> WHAT THIS TASK INVOLVES:
Please retype the listing below, matching every line exactly.

> TASK MATERIAL:

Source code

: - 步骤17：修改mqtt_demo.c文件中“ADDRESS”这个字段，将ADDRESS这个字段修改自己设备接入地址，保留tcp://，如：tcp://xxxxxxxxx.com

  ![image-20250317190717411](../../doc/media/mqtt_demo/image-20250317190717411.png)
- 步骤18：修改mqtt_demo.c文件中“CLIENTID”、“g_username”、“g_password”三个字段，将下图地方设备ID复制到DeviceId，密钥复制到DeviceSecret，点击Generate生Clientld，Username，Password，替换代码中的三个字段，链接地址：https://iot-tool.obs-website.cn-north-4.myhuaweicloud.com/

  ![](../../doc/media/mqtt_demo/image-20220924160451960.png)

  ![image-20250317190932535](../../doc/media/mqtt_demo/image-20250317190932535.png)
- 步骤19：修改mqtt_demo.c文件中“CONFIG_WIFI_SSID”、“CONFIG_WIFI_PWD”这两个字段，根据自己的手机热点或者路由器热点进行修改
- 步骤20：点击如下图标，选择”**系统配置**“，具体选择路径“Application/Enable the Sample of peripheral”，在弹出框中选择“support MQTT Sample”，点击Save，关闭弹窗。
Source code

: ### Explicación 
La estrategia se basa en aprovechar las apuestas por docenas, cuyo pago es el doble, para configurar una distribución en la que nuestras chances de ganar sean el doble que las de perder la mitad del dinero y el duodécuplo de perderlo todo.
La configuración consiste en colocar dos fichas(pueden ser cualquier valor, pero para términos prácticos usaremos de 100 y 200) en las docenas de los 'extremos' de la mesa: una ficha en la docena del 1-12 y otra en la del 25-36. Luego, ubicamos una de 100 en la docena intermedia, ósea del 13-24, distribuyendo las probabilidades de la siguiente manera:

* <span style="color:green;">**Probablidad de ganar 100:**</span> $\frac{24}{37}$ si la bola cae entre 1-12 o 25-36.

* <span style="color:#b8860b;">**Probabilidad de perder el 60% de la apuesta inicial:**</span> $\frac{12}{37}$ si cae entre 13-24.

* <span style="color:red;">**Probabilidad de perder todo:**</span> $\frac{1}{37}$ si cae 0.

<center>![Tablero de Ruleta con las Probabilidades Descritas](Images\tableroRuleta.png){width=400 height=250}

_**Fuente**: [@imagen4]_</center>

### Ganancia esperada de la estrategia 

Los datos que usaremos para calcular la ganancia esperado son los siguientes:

> WRITTEN ANSWER:
Source code

: - 步骤17：修改mqtt_demo.c文件中“ADDRESS”这个字段，将ADDRESS这个字段修改自己设备接入地址，保留tcp://，如：tcp://xxxxxxxxx.com

  ![image-20250317190717411](../../doc/media/mqtt_demo/image-20250317190717411.png)
- 步骤18：修改mqtt_demo.c文件中“CLIENTID”、“g_username”、“g_password”三个字段，将下图地方设备ID复制到DeviceId，密钥复制到DeviceSecret，点击Generate生Clientld，Username，Password，替换代码中的三个字段，链接地址：https://iot-tool.obs-website.cn-north-4.myhuaweicloud.com/

  ![](../../doc/media/mqtt_demo/image-20220924160451960.png)

  ![image-20250317190932535](../../doc/media/mqtt_demo/image-20250317190932535.png)
- 步骤19：修改mqtt_demo.c文件中“CONFIG_WIFI_SSID”、“CONFIG_WIFI_PWD”这两个字段，根据自己的手机热点或者路由器热点进行修改
- 步骤20：点击如下图标，选择”**系统配置**“，具体选择路径“Application/Enable the Sample of peripheral”，在弹出框中选择“support MQTT Sample”，点击Save，关闭弹窗。
Source code

: ### Explicación 
La estrategia se basa en aprovechar las apuestas por docenas, cuyo pago es el doble, para configurar una distribución en la que nuestras chances de ganar sean el doble que las de perder la mitad del dinero y el duodécuplo de perderlo todo.
La configuración consiste en colocar dos fichas(pueden ser cualquier valor, pero para términos prácticos usaremos de 100 y 200) en las docenas de los 'extremos' de la mesa: una ficha en la docena del 1-12 y otra en la del 25-36. Luego, ubicamos una de 100 en la docena intermedia, ósea del 13-24, distribuyendo las probabilidades de la siguiente manera:

* <span style="color:green;">**Probablidad de ganar 100:**</span> $\frac{24}{37}$ si la bola cae entre 1-12 o 25-36.

* <span style="color:#b8860b;">**Probabilidad de perder el 60% de la apuesta inicial:**</span> $\frac{12}{37}$ si cae entre 13-24.

* <span style="color:red;">**Probabilidad de perder todo:**</span> $\frac{1}{37}$ si cae 0.

<center>![Tablero de Ruleta con las Probabilidades Descritas](Images\tableroRuleta.png){width=400 height=250}

_**Fuente**: [@imagen4]_</center>

### Ganancia esperada de la estrategia 

Los datos que usaremos para calcular la ganancia esperado son los siguientes:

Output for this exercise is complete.